What you need to do:
Locate each line in the entries below that contains the string "opExtrude" and copy those lines out. The match is case-sensitive.

Dataset content:

'''

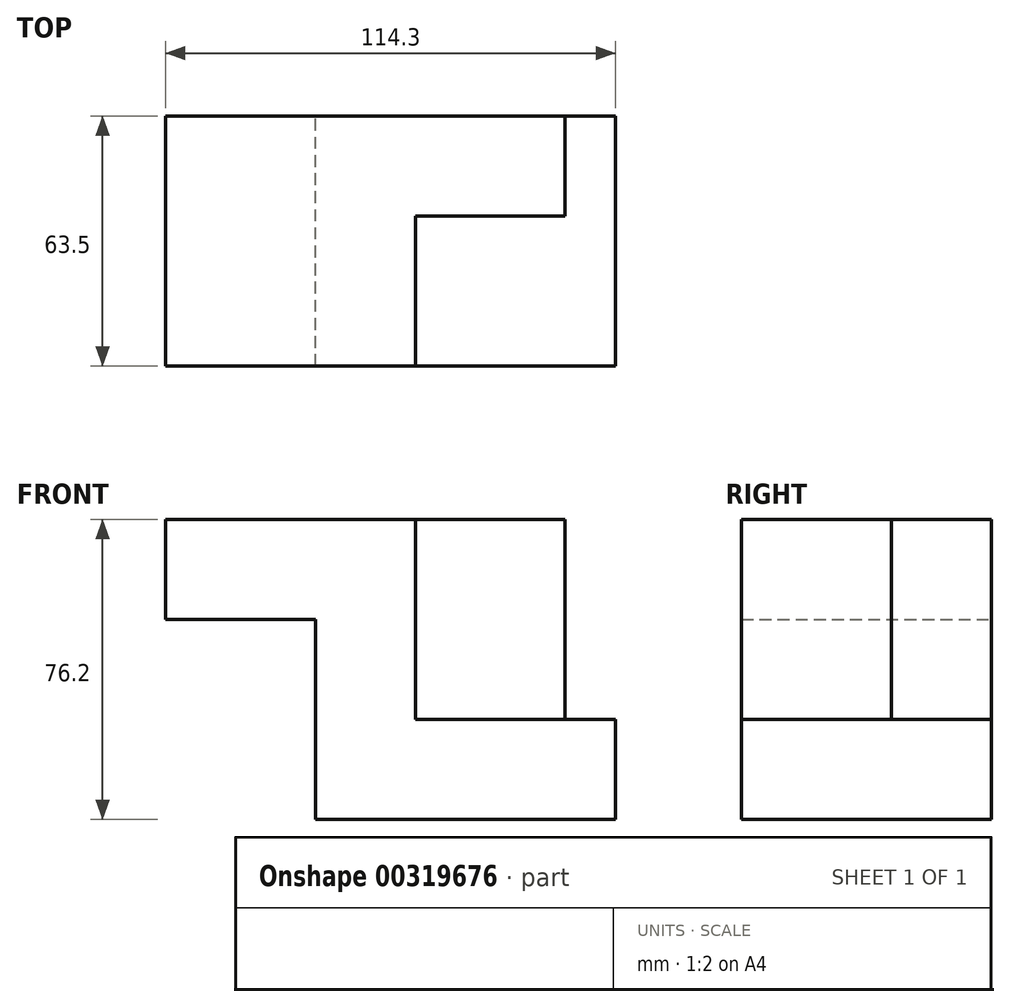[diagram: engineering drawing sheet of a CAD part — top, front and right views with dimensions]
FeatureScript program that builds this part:
annotation { "Feature Type Name" : "Feature", "Feature Type Description" : "" }
export const myFeature = defineFeature(function(context is Context, id is Id, definition is map)
    precondition{}
    {
        {
            var Q0;
            Q0=qCreatedBy(makeId("Front.planeOp"),FACE);
            var sketch = newSketch(context, id + "F0", { "sketchPlane" : qUnion([Q0])});
            skLineSegment(sketch, "E0", {"start": v(-25.3, -50.8) * mm, "end": v(50.9, -50.8) * mm});
            skLineSegment(sketch, "E1", {"start": v(50.9, -50.8) * mm, "end": v(50.9, -25.4) * mm});
            skLineSegment(sketch, "E2", {"start": v(50.9, -25.4) * mm, "end": v(0.1, -25.4) * mm});
            skLineSegment(sketch, "E3", {"start": v(0.1, -25.4) * mm, "end": v(0.1, 25.4) * mm});
            skLineSegment(sketch, "E4", {"start": v(0.1, 25.4) * mm, "end": v(-63.4, 25.4) * mm});
            skLineSegment(sketch, "E5", {"start": v(-63.4, 25.4) * mm, "end": v(-63.4, 0) * mm});
            skLineSegment(sketch, "E6", {"start": v(-63.4, 0) * mm, "end": v(-25.3, 0) * mm});
            skLineSegment(sketch, "E7", {"start": v(-25.3, 0) * mm, "end": v(-25.3, -50.8) * mm});
            skSolve(sketch);
        }
        {
            var Q0;
            Q0=makeQuery(id+"F0.imprint","IMPRINT",FACE,{"disambiguationData":[TD([[makeQuery(id+"F0.imprint","IMPRINT",EDGE,{"derivedFrom":sQuery(id+"F0.wireOp",EDGE,"E0")}),1.0]])]});
            extrude(context, id + "F1", {"entities" : qUnion([Q0]), "depth" : 63.5 * mm});
        }
        {
            var Q0;
            Q0=makeQuery(id+"F1.opExtrude","SWEPT_FACE",FACE,{"disambiguationData":[OSD([sQuery(id+"F0.wireOp",EDGE,"E4")])]});
            var sketch = newSketch(context, id + "F2", { "sketchPlane" : qUnion([Q0])});
            skLineSegment(sketch, "E8", {"start": v(0, 0) * mm, "end": v(38.1, 0) * mm});
            skLineSegment(sketch, "E9", {"start": v(38.1, 0) * mm, "end": v(38.1, -25.4) * mm});
            skLineSegment(sketch, "E10", {"start": v(38.1, -25.4) * mm, "end": v(0.1, -25.4) * mm});
            skLineSegment(sketch, "E11", {"start": v(0.1, -25.4) * mm, "end": v(0.1, 0) * mm});
            skSolve(sketch);
        }
        {
            var Q0;
            {var subQ2=sQuery(id+"F2.wireOp",EDGE,"E9");Q0=makeQuery(id+"F2.imprint","IMPRINT",FACE,{"disambiguationData":[TD([[makeQuery(id+"F2.imprint","IMPRINT",EDGE,{"derivedFrom":subQ2}),-1.0]])]});}
            extrude(context, id + "F3", {"entities" : qUnion([Q0]), "operationType" : NewBodyOperationType.ADD, "oppositeDirection" : true, "depth" : 50.8 * mm});
        }
    });
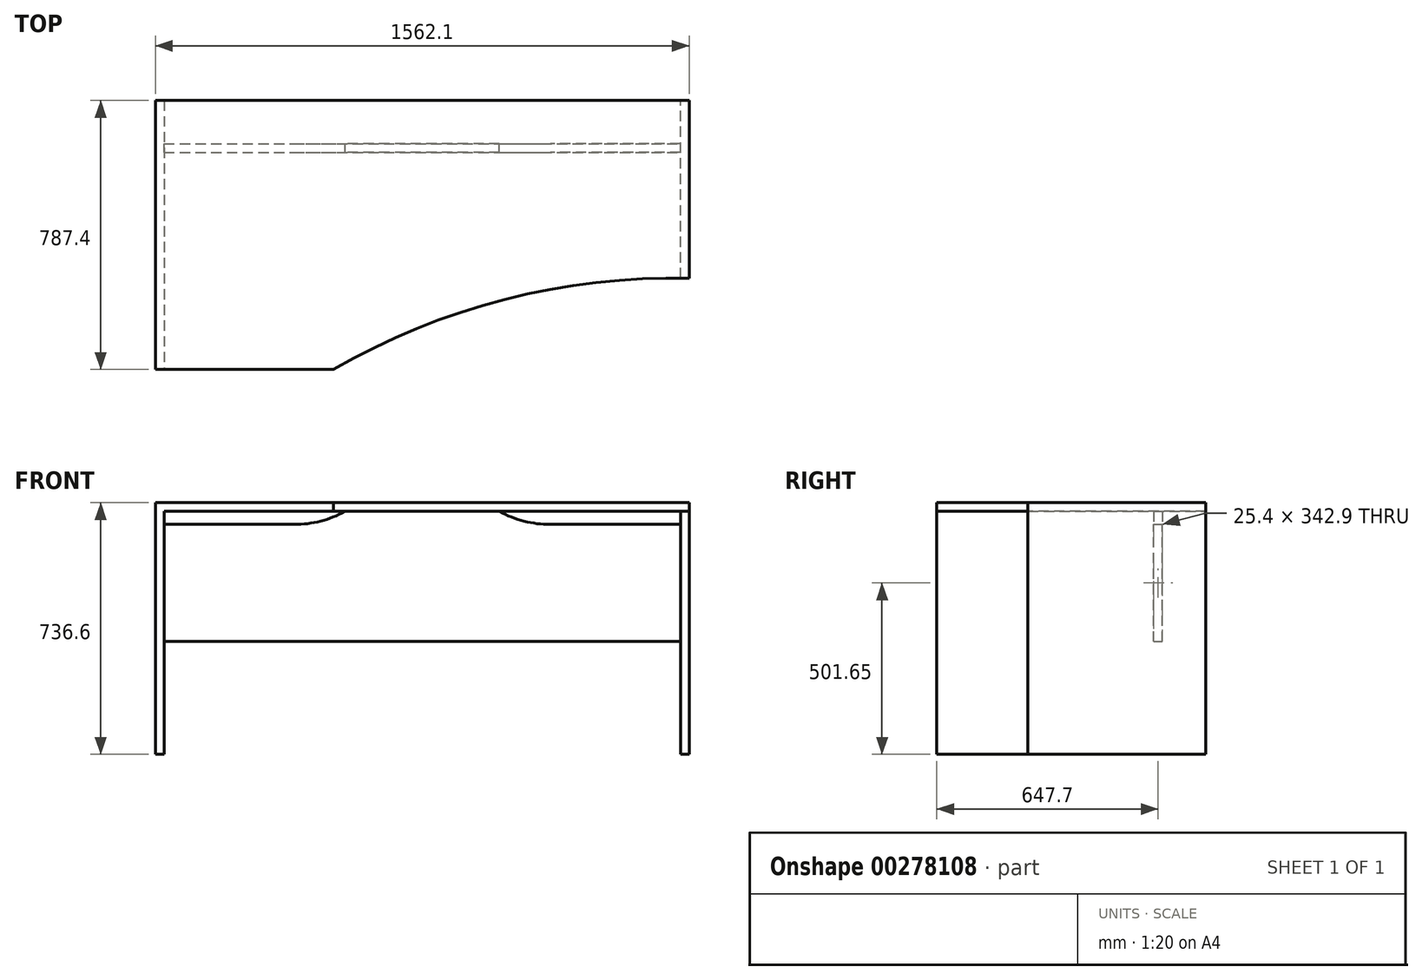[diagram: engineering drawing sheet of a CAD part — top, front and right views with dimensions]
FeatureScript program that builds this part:
annotation { "Feature Type Name" : "Feature", "Feature Type Description" : "" }
export const myFeature = defineFeature(function(context is Context, id is Id, definition is map)
    precondition{}
    {
        {
            var Q0;
            Q0=qCreatedBy(makeId("Top.planeOp"),FACE);
            var sketch = newSketch(context, id + "F0", { "sketchPlane" : qUnion([Q0])});
            skLineSegment(sketch, "E0.bottom", {"start": v(0, 0) * mm, "end": v(25.4, 0) * mm});
            skLineSegment(sketch, "E0.top", {"start": v(0, -787.4) * mm, "end": v(25.4, -787.4) * mm});
            skLineSegment(sketch, "E0.left", {"start": v(0, 0) * mm, "end": v(0, -787.4) * mm});
            skLineSegment(sketch, "E0.right", {"start": v(25.4, 0) * mm, "end": v(25.4, -787.4) * mm});
            skSolve(sketch);
        }
        {
            var Q0;
            Q0=makeQuery(id+"F0.imprint","IMPRINT",FACE,{"disambiguationData":[TD([[makeQuery(id+"F0.imprint","IMPRINT",EDGE,{"derivedFrom":sQuery(id+"F0.wireOp",EDGE,"E0.bottom")}),-1.0]])]});
            extrude(context, id + "F1", {"entities" : qUnion([Q0]), "depth" : 711.2 * mm});
        }
        {
            var Q0;
            Q0=makeQuery(id+"F1.opExtrude","CAP_FACE",FACE,{"disambiguationData":[OSD([sQuery(id+"F0.wireOp",EDGE,"E0.bottom"),sQuery(id+"F0.wireOp",EDGE,"E0.top"),sQuery(id+"F0.wireOp",EDGE,"E0.left"),sQuery(id+"F0.wireOp",EDGE,"E0.right")])],"isStart":false});
            var sketch = newSketch(context, id + "F2", { "sketchPlane" : qUnion([Q0])});
            skLineSegment(sketch, "E1.bottom", {"start": v(0, 0) * mm, "end": v(1562.1, 0) * mm});
            skLineSegment(sketch, "E1.top", {"start": v(0, -787.4) * mm, "end": v(1562.1, -787.4) * mm});
            skLineSegment(sketch, "E1.left", {"start": v(0, 0) * mm, "end": v(0, -787.4) * mm});
            skLineSegment(sketch, "E1.right", {"start": v(1562.1, 0) * mm, "end": v(1562.1, -787.4) * mm});
            skArc(sketch, "E2", {"start": v(1562.1, -520.7) * mm, "mid": v(1022.97, -582.07) * mm, "end": v(520.7, -787.4) * mm});
            skSolve(sketch);
        }
        {
            var Q0;
            {var subQ3=sQuery(id+"F2.wireOp",EDGE,"E2");Q0=makeQuery(id+"F2.imprint","IMPRINT",FACE,{"disambiguationData":[TD([[makeQuery(id+"F2.imprint","IMPRINT",EDGE,{"derivedFrom":subQ3}),-1.0]])]});}
            var Q1;
            {var subQ0=sQuery(id+"F2.wireOp",EDGE,"E1.left");Q1=makeQuery(id+"F2.imprint","IMPRINT",FACE,{"disambiguationData":[TD([[makeQuery(id+"F2.imprint","IMPRINT",EDGE,{"derivedFrom":subQ0}),1.0]])]});}
            extrude(context, id + "F3", {"entities" : qUnion([Q0, Q1]), "operationType" : NewBodyOperationType.ADD, "depth" : 25.4 * mm});
        }
        {
            var Q0;
            Q0=qCreatedBy(makeId("Top.planeOp"),FACE);
            var sketch = newSketch(context, id + "F4", { "sketchPlane" : qUnion([Q0])});
            skLineSegment(sketch, "E3.bottom", {"start": v(1562.1, -520.7) * mm, "end": v(1536.7, -520.7) * mm});
            skLineSegment(sketch, "E3.top", {"start": v(1562.1, 0) * mm, "end": v(1536.7, 0) * mm});
            skLineSegment(sketch, "E3.left", {"start": v(1562.1, -520.7) * mm, "end": v(1562.1, 0) * mm});
            skLineSegment(sketch, "E3.right", {"start": v(1536.7, -520.7) * mm, "end": v(1536.7, 0) * mm});
            skSolve(sketch);
        }
        {
            var Q0;
            Q0 = qSketchRegion(id + "F4", true);
            extrude(context, id + "F5", {"entities" : qUnion([Q0]), "operationType" : NewBodyOperationType.ADD, "depth" : 711.2 * mm});
        }
        {
            var Q0;
            Q0=qCreatedBy(makeId("Front.planeOp"),FACE);
            cPlane(context, id + "F6", {"entities" : qUnion([Q0]), "cplaneType" : CPlaneType.OFFSET, "offset" : 127 * mm, "width" : 152.4 * mm, "height" : 152.4 * mm});
        }
        {
            var Q0;
            Q0=qCreatedBy(id+"F6.planeOp",FACE);
            var sketch = newSketch(context, id + "F7", { "sketchPlane" : qUnion([Q0])});
            skLineSegment(sketch, "E4", {"start": v(25.4, 330.2) * mm, "end": v(1536.7, 330.2) * mm});
            skLineSegment(sketch, "E5", {"start": v(1536.7, 330.2) * mm, "end": v(1536.7, 673.1) * mm});
            skLineSegment(sketch, "E6", {"start": v(1536.7, 673.1) * mm, "end": v(1155.7, 673.1) * mm});
            skArc(sketch, "E7", {"start": v(1006.8, 711.2) * mm, "mid": v(1078.86, 682.78) * mm, "end": v(1155.7, 673.1) * mm});
            skLineSegment(sketch, "E8", {"start": v(1006.8, 711.2) * mm, "end": v(555.3, 711.2) * mm});
            skLineSegment(sketch, "E9", {"start": v(25.4, 330.2) * mm, "end": v(25.4, 673.1) * mm});
            skLineSegment(sketch, "E10", {"start": v(25.4, 673.1) * mm, "end": v(406.4, 673.1) * mm});
            skArc(sketch, "E11", {"start": v(406.4, 673.1) * mm, "mid": v(483.24, 682.78) * mm, "end": v(555.3, 711.2) * mm});
            skSolve(sketch);
        }
        {
            var Q0;
            Q0 = qSketchRegion(id + "F7", true);
            extrude(context, id + "F8", {"entities" : qUnion([Q0]), "operationType" : NewBodyOperationType.ADD, "depth" : 25.4 * mm});
        }
    });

'''

Correct response:
            Q0=makeQuery(id+"F1.opExtrude","SWEPT_FACE",FACE,{"disambiguationData":[OSD([sQuery(id+"F0.wireOp",EDGE,"E4")])]});
            Q0=makeQuery(id+"F1.opExtrude","CAP_FACE",FACE,{"disambiguationData":[OSD([sQuery(id+"F0.wireOp",EDGE,"E0.bottom"),sQuery(id+"F0.wireOp",EDGE,"E0.top"),sQuery(id+"F0.wireOp",EDGE,"E0.left"),sQuery(id+"F0.wireOp",EDGE,"E0.right")])],"isStart":false});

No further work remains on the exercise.